The authors are correct in stating that “ALS is eminently a motor disease,” but they lose my enthusiasm when they write “sensory symptoms are not of great relevance for ALS patients.” They even conclude with the statement that “although generally irrelevant from a clinical point of view …” This is incorrect, at least it is in our clinic. For clinicians and researchers in the ALS community, these non-motor manifestations are very relevant. It is now widely accepted that ALS is a systemic disorder. The authors write that “the most clinically relevant non-motor feature is cognitive impairment, present in approximately 30-50% of patients.” This is correct and needs emphasized and expanded upon. This reviewer thinks that the authors rely too heavily upon animal data and should concentrate primarily upon patient derived data.

            The manuscript is difficult to read. There are many sentences that do not make sense. For instance, line 39 and forward, the authors write “In these, it is discussed the role of sensory neurography to rule out other pathologies, pointing out that for an ALS diagnosis,…” Line 52 “It is unclear whether these extra-motor abnormalities occur in all patients, such that ALS can be considered a multisystem disorder, although with a core set of motor symptoms required for diagnosis [7,8].” Such grammatical errors occur throughout the manuscript.

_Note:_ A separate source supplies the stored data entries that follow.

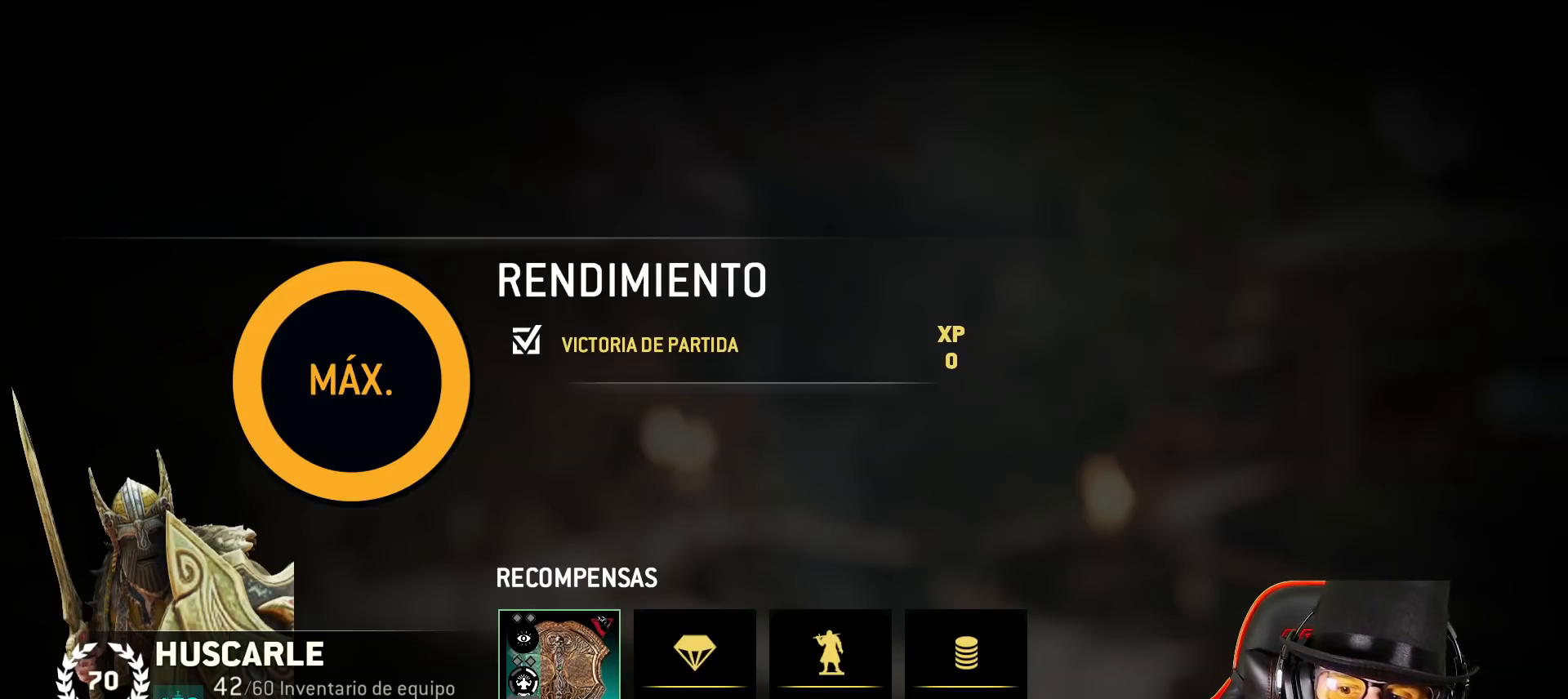
{"buttons": [], "left_stick": "center", "right_stick": "center", "events": [[83, "CROSS", "down"], [217, "CROSS", "up"]]}
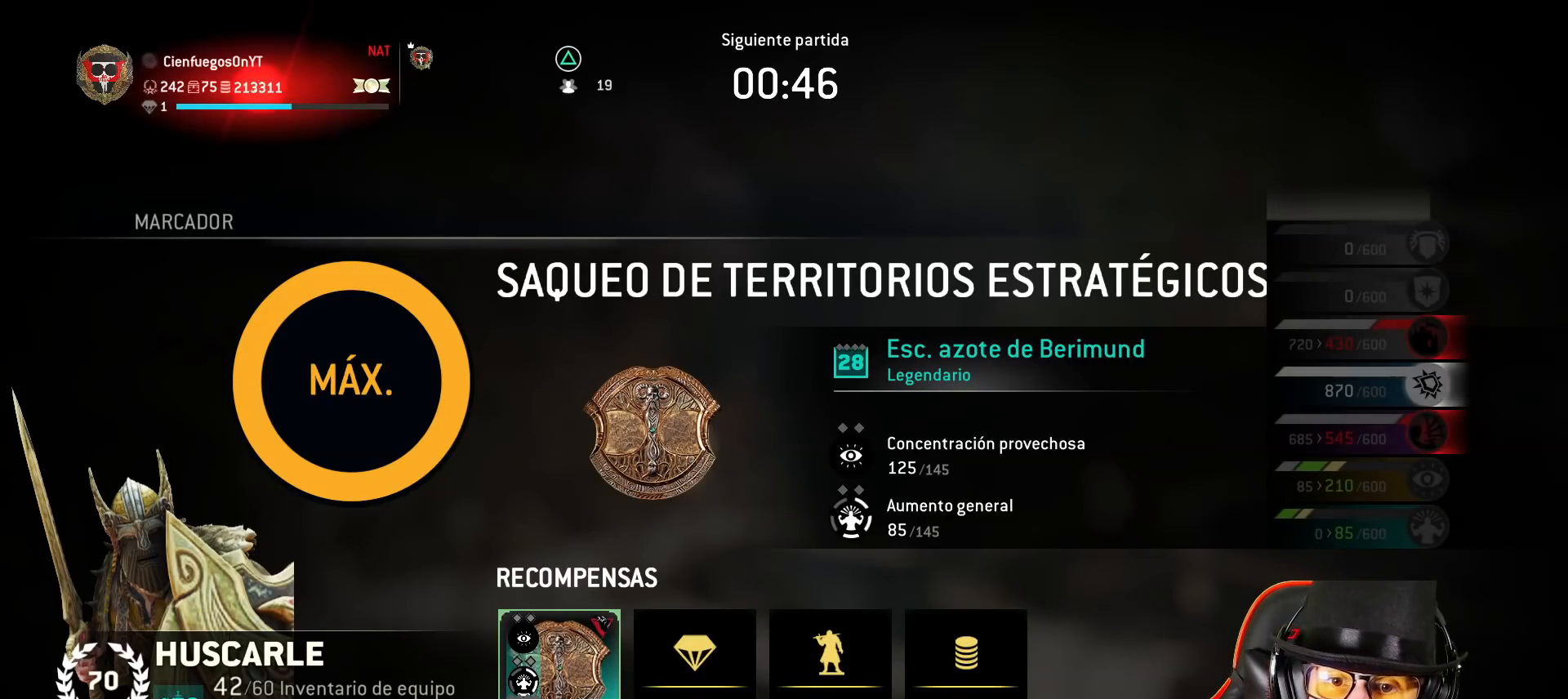
{"buttons": [], "left_stick": "center", "right_stick": "center", "events": []}
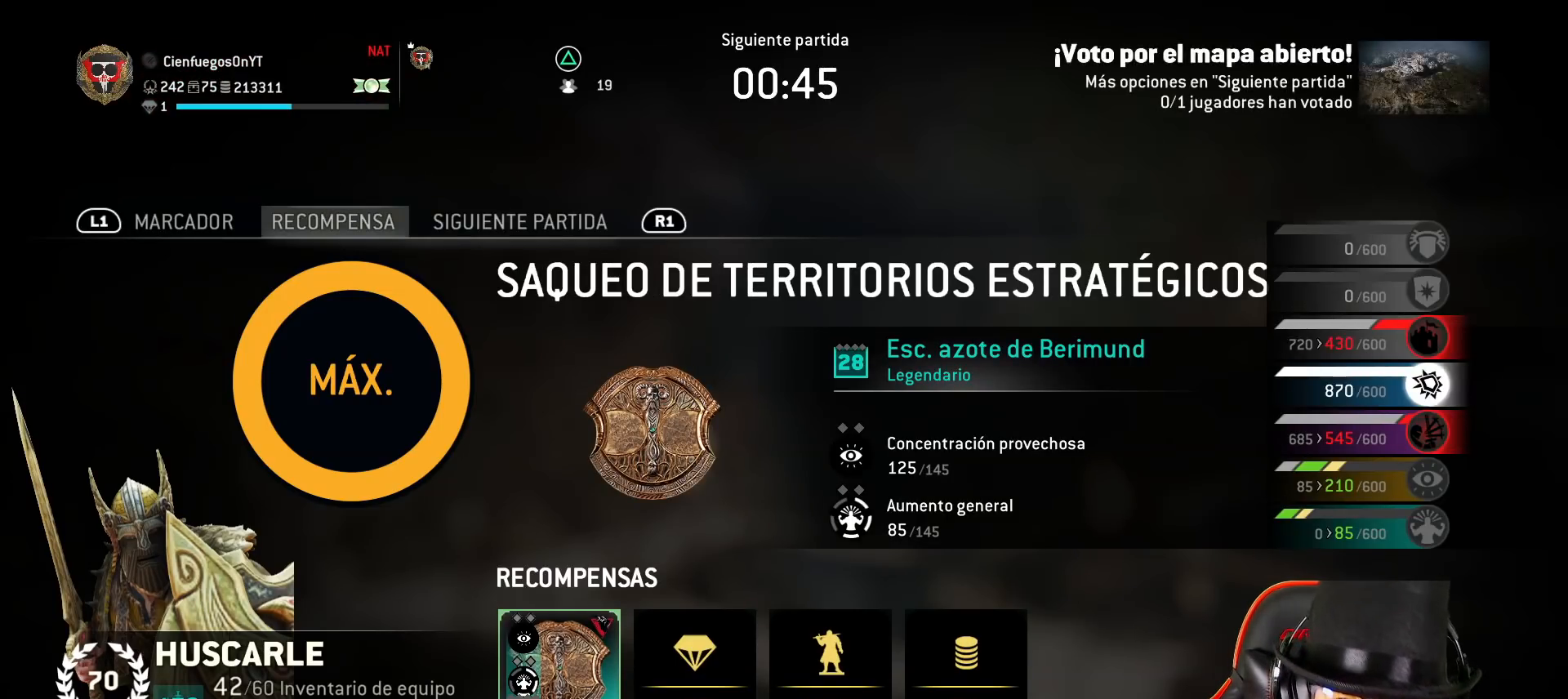
{"buttons": [], "left_stick": "center", "right_stick": "center", "events": []}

            The authors write that “ALS patients are usually immobilized and confined to bed or a wheelchair, but they rarely develop bedsores, even in terminal stages.” The beginning clause of the sentence is incorrect. Patients are not in wheelchairs or bedridden until later in disease. The clause of this sentence is correct. On line 153, it should read “other investigators” and not “other authors.” On line 160, it is not “On this regard,” but “in this regard.” By convention, all paragraphs should be at least three sentences. The authors need an editor fluent in English and English grammar for this manuscript to be publishable.

Author Response

Dear editor,

We thank the reviewers and editor for their comments, as well as for the time dedicated to make constructive suggestions to improve the manuscript.

Based on the reviewers’ feedback we have made some changes that we believe that have introduced significant improvements in several parts of the text.

Below you will find the detailed list of changes to make as clear as possible the changes that we included into this revised version of the manuscript.

Figure 3 has been changed. This replacement is according to the standard of the ‘Review’ type article of IJMS, as agreed upon with the assistant editor.

Response to Reviewer 1:

Changes:

• Reviewer comment: The authors are correct in stating that “ALS is eminently a motor disease,” but they lose my enthusiasm when they write “sensory symptoms are not of great relevance for ALS patients.” They even conclude with the statement that “although generally irrelevant from a clinical point of view …” This is incorrect, at least it is in our clinic. For clinicians and researchers in the ALS community, these non-motor manifestations are very relevant.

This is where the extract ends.